A plaintiff was stopped on I-94 in Michigan when her vehicle was rear-ended by a vehicle driven by an FBI agent. The plaintiff asserted that the impact caused or exacerbated neck and back injuries and sued the federal government pursuant to the Federal Tort Claims Act. The defendant moved for summary judgment. The United States District Court for the Eastern District of Michigan granted in part and denied in part.
In this Michigan car accident case, the district court explained, the accident occurred on a Michigan highway, and therefore, Michigan law governed the court’s determination of liability and damages. Under Michigan’s No-Fault Act, “tort liability for non-economic loss arising out of the ownership, maintenance, or use of a qualifying motor vehicle is limited to a list of enumerated circumstances.”
The appeals court explained that the defendant discharged their initial summary-judgment burden of showing that the accident was not the proximate cause of the plaintiff’s spinal issues.
First, it was undisputed that the plaintiff experienced neck and back issues prior to the accident. Second, her post-accident care supported the defendant’s causation position. She did not seek medical attention immediately following the accident, but she did go to the emergency room with neck, thoracic spine, and lumbar spine pain on the following evening. But she also refused pain medication at this time, and the ER doctor noted that while she had some neck tenderness, she had a normal range of motion in her back and musculoskeletal system. Third, the defendant’s experts concluded that the plaintiff’s spinal issues were not caused by the accident.

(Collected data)
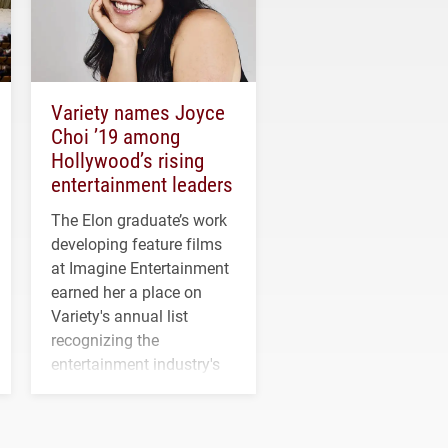
Variety names Joyce
Choi ’19 among
Hollywood’s rising
entertainment leaders
The Elon graduate’s work
developing feature films
at Imagine Entertainment
earned her a place on
Variety's annual list
recognizing the
entertainment industry's
next generation of
influential professionals.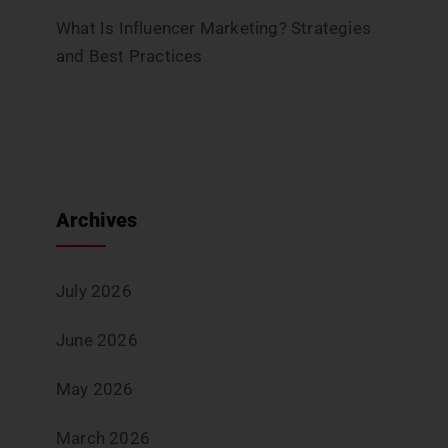
What Is Influencer Marketing? Strategies
and Best Practices
Archives
July 2026
June 2026
May 2026
March 2026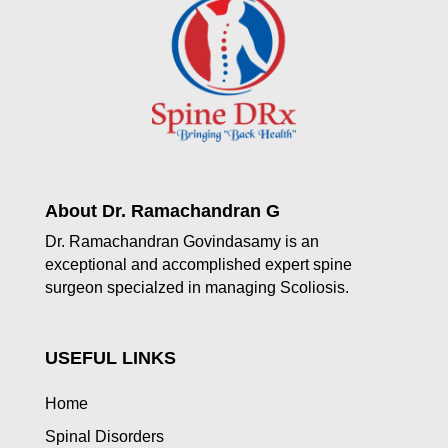
About Dr. Ramachandran G
Dr. Ramachandran Govindasamy is an
exceptional and accomplished expert spine
surgeon specialzed in managing Scoliosis.
USEFUL LINKS
Home
Spinal Disorders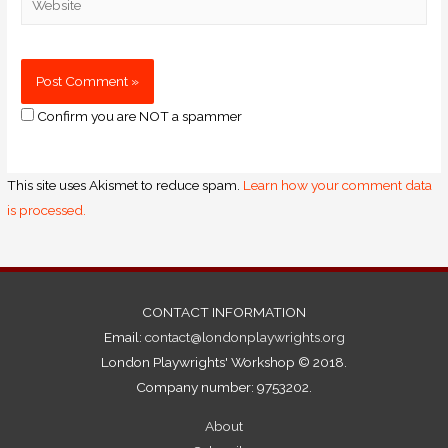
Confirm you are NOT a spammer
This site uses Akismet to reduce spam.
Learn how your comment data
is processed.
CONTACT INFORMATION
Email:
contact@londonplaywrights.org
London Playwrights' Workshop © 2018.
Company number: 9753202.
About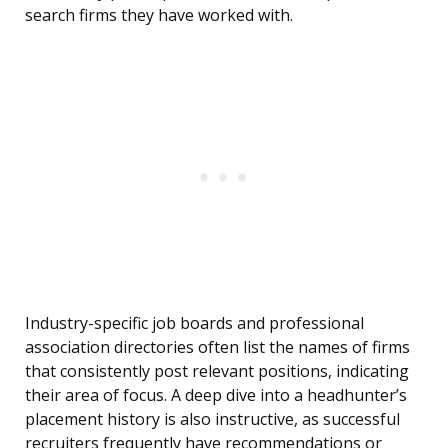
search firms they have worked with.
Industry-specific job boards and professional
association directories often list the names of firms
that consistently post relevant positions, indicating
their area of focus. A deep dive into a headhunter’s
placement history is also instructive, as successful
recruiters frequently have recommendations or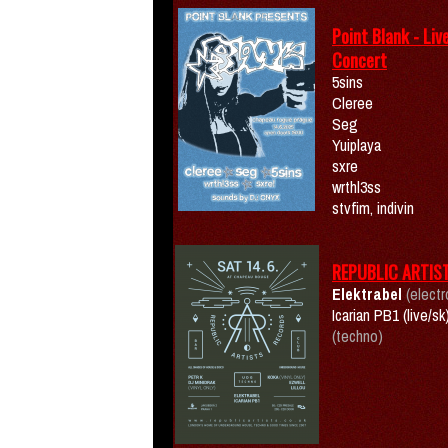
Point Blank - Liv
Concert
5sins
Cleree
Seg
Yuiplaya
sxre
wrthl3ss
stvfim, indivin
REPUBLIC ARTIS
Elektrabel
(electr
Icarian PB1 (live/sk
(techno)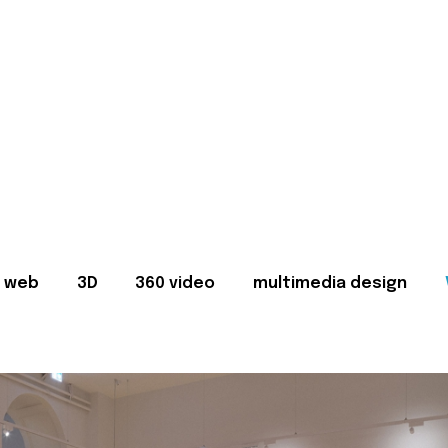
web
3D
360 video
multimedia design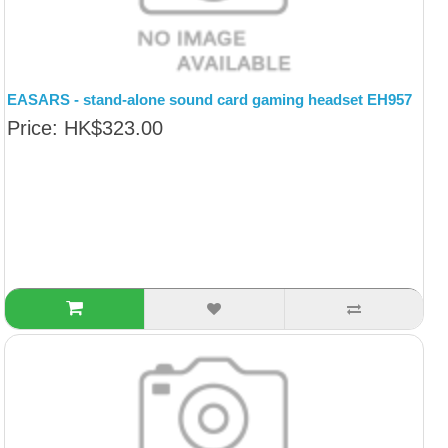
EASARS - stand-alone sound card gaming headset EH957
Price: HK$323.00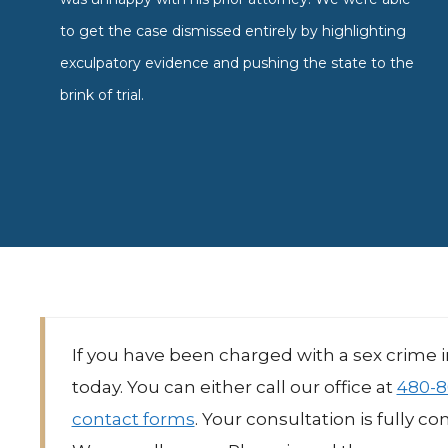
to get the case dismissed entirely by highlighting
exculpatory evidence and pushing the state to the
brink of trial.
If you have been charged with a sex crime 
today. You can either call our office at
480-8
contact forms
. Your consultation is fully c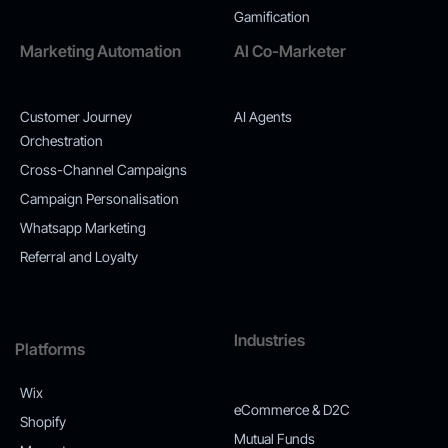
Gamification
Marketing Automation
AI Co-Marketer
Customer Journey
AI Agents
Orchestration
Cross-Channel Campaigns
Campaign Personalisation
Whatsapp Marketing
Referral and Loyalty
Industries
Platforms
Wix
eCommerce & D2C
Shopify
Mutual Funds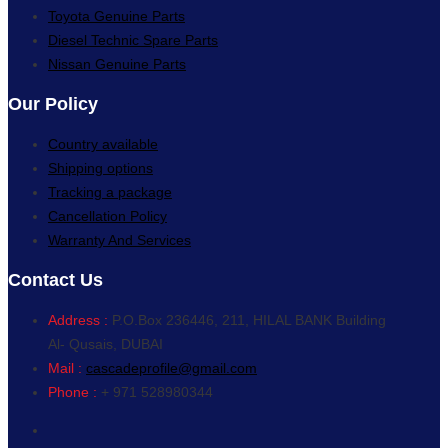
Toyota Genuine Parts
Diesel Technic Spare Parts
Nissan Genuine Parts
Our Policy
Country available
Shipping options
Tracking a package
Cancellation Policy
Warranty And Services
Contact Us
Address :
P.O.Box 236446, 211, HILAL BANK Building
Al- Qusais, DUBAI
Mail :
cascadeprofile@gmail.com
Phone :
+ 971 528980344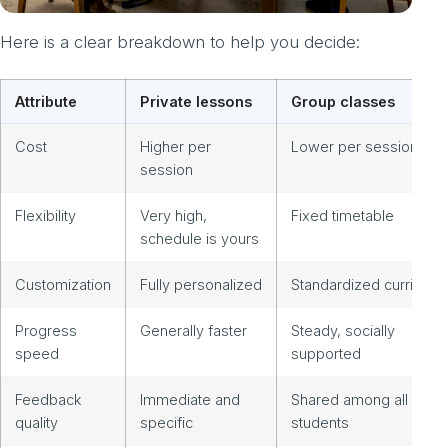
Here is a clear breakdown to help you decide:
Attribute
Private lessons
Group classes
Cost
Higher per
Lower per session
session
Flexibility
Very high,
Fixed timetable
schedule is yours
Customization
Fully personalized
Standardized curriculu
Progress
Generally faster
Steady, socially
speed
supported
Feedback
Immediate and
Shared among all
quality
specific
students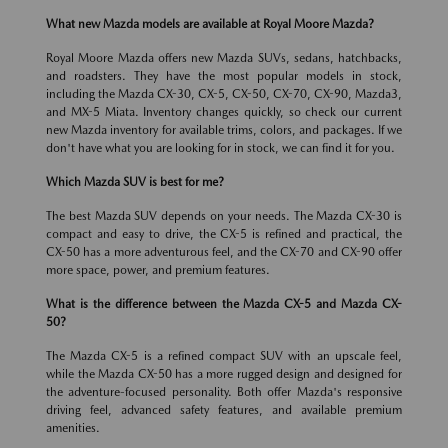
What new Mazda models are available at Royal Moore Mazda?
Royal Moore Mazda offers new Mazda SUVs, sedans, hatchbacks,
and roadsters. They have the most popular models in stock,
including the Mazda CX-30, CX-5, CX-50, CX-70, CX-90, Mazda3,
and MX-5 Miata. Inventory changes quickly, so check our current
new Mazda inventory for available trims, colors, and packages. If we
don't have what you are looking for in stock, we can find it for you.
Which Mazda SUV is best for me?
The best Mazda SUV depends on your needs. The Mazda CX-30 is
compact and easy to drive, the CX-5 is refined and practical, the
CX-50 has a more adventurous feel, and the CX-70 and CX-90 offer
more space, power, and premium features.
What is the difference between the Mazda CX-5 and Mazda CX-
50?
The Mazda CX-5 is a refined compact SUV with an upscale feel,
while the Mazda CX-50 has a more rugged design and designed for
the adventure-focused personality. Both offer Mazda's responsive
driving feel, advanced safety features, and available premium
amenities.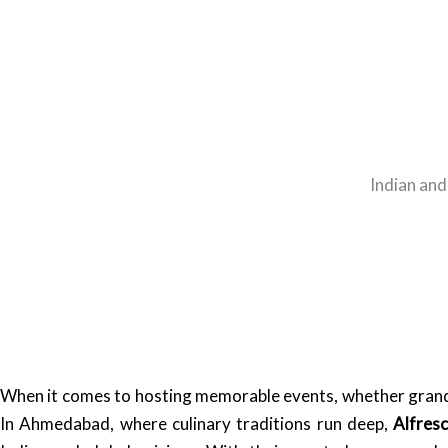
Indian and
When it comes to hosting memorable events, whether grand w
In Ahmedabad, where culinary traditions run deep,
Alfres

- Parts of the exercise
1. In the case summary, whose vehicle rear-ended the plaintiff's vehicle on I-94?
2. Using the case summary, say whether each statement agrees with it, and quote the words that decide: (a) The plaintiff sought medical attention immediately after the accident. (b) The plaintiff refused pain medication at the emergency room. (c) Michigan law governed the determination of liability and damages.
Rely on the case summary alone, not on the rows.

- Solution set
1. A vehicle driven by an FBI agent.

2.
(a) No: "She did not seek medical attention immediately following the accident."
(b) Yes: "she also refused pain medication at this time."
(c) Yes: "Michigan law governed the court’s determination of liability and damages."